(Records contained in a dataset)
════════════════════

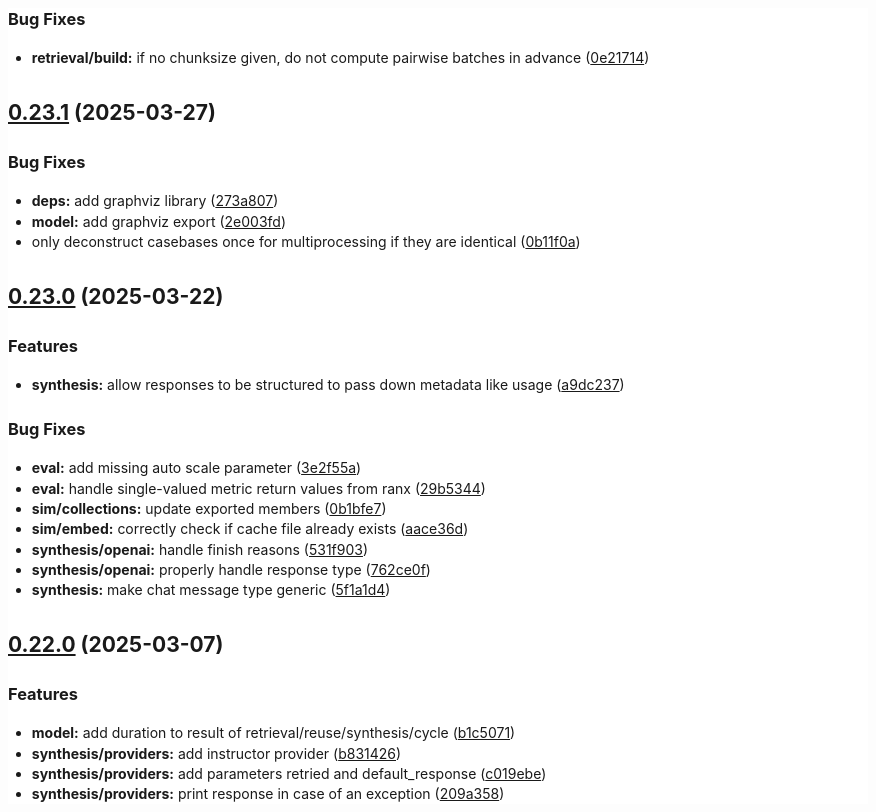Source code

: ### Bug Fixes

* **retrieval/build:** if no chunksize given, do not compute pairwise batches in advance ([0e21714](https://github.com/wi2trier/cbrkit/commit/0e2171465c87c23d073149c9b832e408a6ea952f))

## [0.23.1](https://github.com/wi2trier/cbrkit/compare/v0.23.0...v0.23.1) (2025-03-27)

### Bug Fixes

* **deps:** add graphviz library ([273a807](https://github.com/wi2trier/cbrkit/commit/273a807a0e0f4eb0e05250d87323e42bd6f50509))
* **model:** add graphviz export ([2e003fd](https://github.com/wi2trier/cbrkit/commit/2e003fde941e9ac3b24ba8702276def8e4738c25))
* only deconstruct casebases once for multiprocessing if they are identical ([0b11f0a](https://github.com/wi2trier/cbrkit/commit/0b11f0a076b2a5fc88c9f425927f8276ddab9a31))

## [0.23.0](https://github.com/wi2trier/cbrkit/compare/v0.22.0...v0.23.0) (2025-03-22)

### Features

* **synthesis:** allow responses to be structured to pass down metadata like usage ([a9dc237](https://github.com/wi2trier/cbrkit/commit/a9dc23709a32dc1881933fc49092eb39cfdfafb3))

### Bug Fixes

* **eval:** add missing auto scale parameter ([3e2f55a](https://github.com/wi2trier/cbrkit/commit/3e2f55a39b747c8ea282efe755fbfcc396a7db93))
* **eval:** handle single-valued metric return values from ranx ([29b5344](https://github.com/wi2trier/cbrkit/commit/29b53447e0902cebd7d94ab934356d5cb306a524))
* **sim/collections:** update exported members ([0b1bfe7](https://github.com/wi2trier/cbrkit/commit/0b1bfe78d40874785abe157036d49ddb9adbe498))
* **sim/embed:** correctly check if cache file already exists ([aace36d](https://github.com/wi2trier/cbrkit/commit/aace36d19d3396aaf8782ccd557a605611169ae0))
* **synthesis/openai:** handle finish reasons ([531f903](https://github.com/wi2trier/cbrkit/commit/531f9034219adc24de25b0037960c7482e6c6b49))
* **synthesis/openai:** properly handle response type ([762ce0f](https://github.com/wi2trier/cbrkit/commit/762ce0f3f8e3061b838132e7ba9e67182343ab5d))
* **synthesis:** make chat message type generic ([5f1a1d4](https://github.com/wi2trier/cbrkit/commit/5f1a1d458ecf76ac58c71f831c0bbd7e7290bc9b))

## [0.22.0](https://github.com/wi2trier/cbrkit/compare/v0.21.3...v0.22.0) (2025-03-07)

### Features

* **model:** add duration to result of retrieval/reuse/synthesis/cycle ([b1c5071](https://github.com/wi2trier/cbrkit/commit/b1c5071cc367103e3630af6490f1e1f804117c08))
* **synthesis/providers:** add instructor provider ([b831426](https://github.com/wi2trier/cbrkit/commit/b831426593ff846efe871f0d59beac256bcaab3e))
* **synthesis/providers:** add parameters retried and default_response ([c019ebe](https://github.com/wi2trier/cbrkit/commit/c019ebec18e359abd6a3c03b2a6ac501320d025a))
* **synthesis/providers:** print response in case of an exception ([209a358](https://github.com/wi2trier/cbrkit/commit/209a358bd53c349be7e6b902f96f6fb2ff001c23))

════════════════════

**What this task involves**.
Once the line with "handle finish reasons" is found in the records above, print exactly that line and every line after it through the line with "add instructor provider".

**Expected output**.
* **synthesis/openai:** handle finish reasons ([531f903](https://github.com/wi2trier/cbrkit/commit/531f9034219adc24de25b0037960c7482e6c6b49))
* **synthesis/openai:** properly handle response type ([762ce0f](https://github.com/wi2trier/cbrkit/commit/762ce0f3f8e3061b838132e7ba9e67182343ab5d))
* **synthesis:** make chat message type generic ([5f1a1d4](https://github.com/wi2trier/cbrkit/commit/5f1a1d458ecf76ac58c71f831c0bbd7e7290bc9b))

## [0.22.0](https://github.com/wi2trier/cbrkit/compare/v0.21.3...v0.22.0) (2025-03-07)

### Features

* **model:** add duration to result of retrieval/reuse/synthesis/cycle ([b1c5071](https://github.com/wi2trier/cbrkit/commit/b1c5071cc367103e3630af6490f1e1f804117c08))
* **synthesis/providers:** add instructor provider ([b831426](https://github.com/wi2trier/cbrkit/commit/b831426593ff846efe871f0d59beac256bcaab3e))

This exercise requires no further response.